* _TASK DESCRIPTION_
From the passage on the intrusion-sensor signal paths, return the text between "After buffering and" and "in different forms.", inclusive, copied word for word.

* _PAGE EXTRACT_

The controlling signal at 21 corresponds, in this embodiment to the modulating signal mentioned earlier; and the driver output power at 22 is the modulated probe signal, starting along the probe-signal path. The emitter 14 is part of the first signal path as previously defined, merely converting the already-modulated probe signal from electrical form along electrical connections at 22 to optical (or other radiative) form along an optic fiber (or other radiation waveguide) at 31.
The probe-signal path terminates at a remote optical-switch (or other) intrusion sensor 41, which may be controlled by proximity of a magnet 42. The term "remote" as used in certain parts of this document encompasses short distances of a few feet or even inches from a monitoring device to the subject facility, as well as distances of many miles. The sensor 41 establishes at least either a "secure" or an "alarm" condition, and transmits a reply signal along optic fiber (or other radiation waveguide) 32, to a receiver 15. The receiver 15 responds to the radiative signal at 32 by generating a corresponding electrical signal 23.
After buffering and amplification in an amplifier 16, the reply signal 24 is applied to a correlator 17, which evaluates the correlation between the the reply signal 24 and a reference signal 26 from the noise generator 12. The radiative and electrical signals 32, 23 and 24 may all be regarded as the reply signal at the receiver 15, being merely three signals that carry the same information in different forms.
The reference signal 26 is generated in such a way as to convey sufficient information about the instantaneous state of the random modulating signal 21 to permit the correlator 17 to, in effect, evaluate the correlation between the modulation of the modulating signal 21 and the modulation of the reply signal 24. If desired, in fact, the reference signal 26 and modulating signal 21 may be identical--and indeed may be taken from a common circuit point.
If preferred, however, the reference signal 26 may be quite different in form from the modulating signal 21, so long as the reference signal conveys the requisite information. Alternatively, the reference signal 26 may be derived within the driver 13; or may be formed as the variable power signal 22, or from that signal; or may even be formed by splitting the radiation beam from the emitter and intercepting some of the radiation at an auxiliary optical receiver. Based on the foregoing it is intended to be clear that these are all ways of deriving a suitable modulation-state reference signal for application to the correlator 17, for comparative purposes.
Stated more generally, there are generally three ways in which the correlator can be made responsive to the modulation of the modulating signal: a signal may be derived from the same device or source that is used to produce the modulating signal, and that is therefore systematically related to the modulating signal; or a signal may be derived from the modulating signal itself; or a signal may be derived from the modulated probe signal.
The third of these approaches--making the correlation-testing device responsive to the modulating signal in the form of the modulated probe signal--is possibly the best, especially if the modulated probe signal is available in electrical form as at 22 in FIG. 1.
If the intrusion sensor 41 establishes an "alarm" condition and transmits it along the reply-signal path 32, the amplifier 16 will produce an "alarm" signal 24. The same result will obtain if either signal path 31 or 32 is interrupted. In either case the "alarm" signal 24 will appear as an "alarm" output, as at 25.
If, however, neither the secured facility nor the signal path is actually breached but there is an inadequate deception attempt--that is, an attempt is made to substitute a reply signal and the simulated reply signal is not correlated with the modulating signal in a particular manner--then the correlator 17 will generate a different kind of "alarm" output as at 27.

* _SUPPLIED ENTRIES_
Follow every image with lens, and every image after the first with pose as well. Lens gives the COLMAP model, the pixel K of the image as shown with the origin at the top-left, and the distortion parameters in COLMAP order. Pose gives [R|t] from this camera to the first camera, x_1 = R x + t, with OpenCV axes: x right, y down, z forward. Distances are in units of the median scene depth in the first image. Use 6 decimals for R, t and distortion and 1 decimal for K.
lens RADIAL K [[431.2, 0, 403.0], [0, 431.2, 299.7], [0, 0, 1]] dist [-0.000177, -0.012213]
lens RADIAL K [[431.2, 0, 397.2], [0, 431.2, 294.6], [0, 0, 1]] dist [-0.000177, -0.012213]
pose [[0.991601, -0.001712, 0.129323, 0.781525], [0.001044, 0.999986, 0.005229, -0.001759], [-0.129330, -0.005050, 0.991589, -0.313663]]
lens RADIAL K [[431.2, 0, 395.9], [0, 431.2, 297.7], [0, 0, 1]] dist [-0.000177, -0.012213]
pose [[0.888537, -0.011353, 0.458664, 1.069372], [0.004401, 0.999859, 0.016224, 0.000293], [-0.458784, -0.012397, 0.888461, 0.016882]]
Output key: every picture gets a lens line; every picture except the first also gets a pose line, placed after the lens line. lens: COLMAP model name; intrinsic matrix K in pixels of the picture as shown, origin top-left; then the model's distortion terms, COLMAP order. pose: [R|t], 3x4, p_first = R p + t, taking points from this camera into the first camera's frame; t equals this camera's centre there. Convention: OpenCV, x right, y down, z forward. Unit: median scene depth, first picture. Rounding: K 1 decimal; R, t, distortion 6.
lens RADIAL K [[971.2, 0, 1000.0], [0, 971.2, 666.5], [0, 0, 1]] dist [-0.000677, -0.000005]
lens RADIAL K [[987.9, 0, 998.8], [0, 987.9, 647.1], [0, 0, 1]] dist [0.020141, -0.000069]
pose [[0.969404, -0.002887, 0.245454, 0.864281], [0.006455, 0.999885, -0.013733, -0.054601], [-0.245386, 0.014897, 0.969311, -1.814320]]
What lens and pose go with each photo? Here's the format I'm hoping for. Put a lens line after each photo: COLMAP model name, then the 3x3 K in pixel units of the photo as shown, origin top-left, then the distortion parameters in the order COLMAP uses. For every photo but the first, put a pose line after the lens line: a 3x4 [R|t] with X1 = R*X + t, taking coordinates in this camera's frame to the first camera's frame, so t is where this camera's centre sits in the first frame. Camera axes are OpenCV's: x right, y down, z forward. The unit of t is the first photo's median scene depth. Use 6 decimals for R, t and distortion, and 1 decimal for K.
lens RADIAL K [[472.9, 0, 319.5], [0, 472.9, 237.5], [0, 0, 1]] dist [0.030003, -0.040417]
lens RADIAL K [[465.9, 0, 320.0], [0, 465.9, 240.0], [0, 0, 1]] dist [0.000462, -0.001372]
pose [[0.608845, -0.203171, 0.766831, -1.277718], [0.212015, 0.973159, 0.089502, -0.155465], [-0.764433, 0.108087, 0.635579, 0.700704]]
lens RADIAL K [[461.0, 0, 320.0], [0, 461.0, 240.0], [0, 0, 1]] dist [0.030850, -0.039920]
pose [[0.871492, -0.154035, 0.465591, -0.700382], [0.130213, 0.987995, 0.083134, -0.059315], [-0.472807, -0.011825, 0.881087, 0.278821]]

* _OUTPUT FOR THIS EXERCISE_
After buffering and amplification in an amplifier 16, the reply signal 24 is applied to a correlator 17, which evaluates the correlation between the the reply signal 24 and a reference signal 26 from the noise generator 12. The radiative and electrical signals 32, 23 and 24 may all be regarded as the reply signal at the receiver 15, being merely three signals that carry the same information in different forms.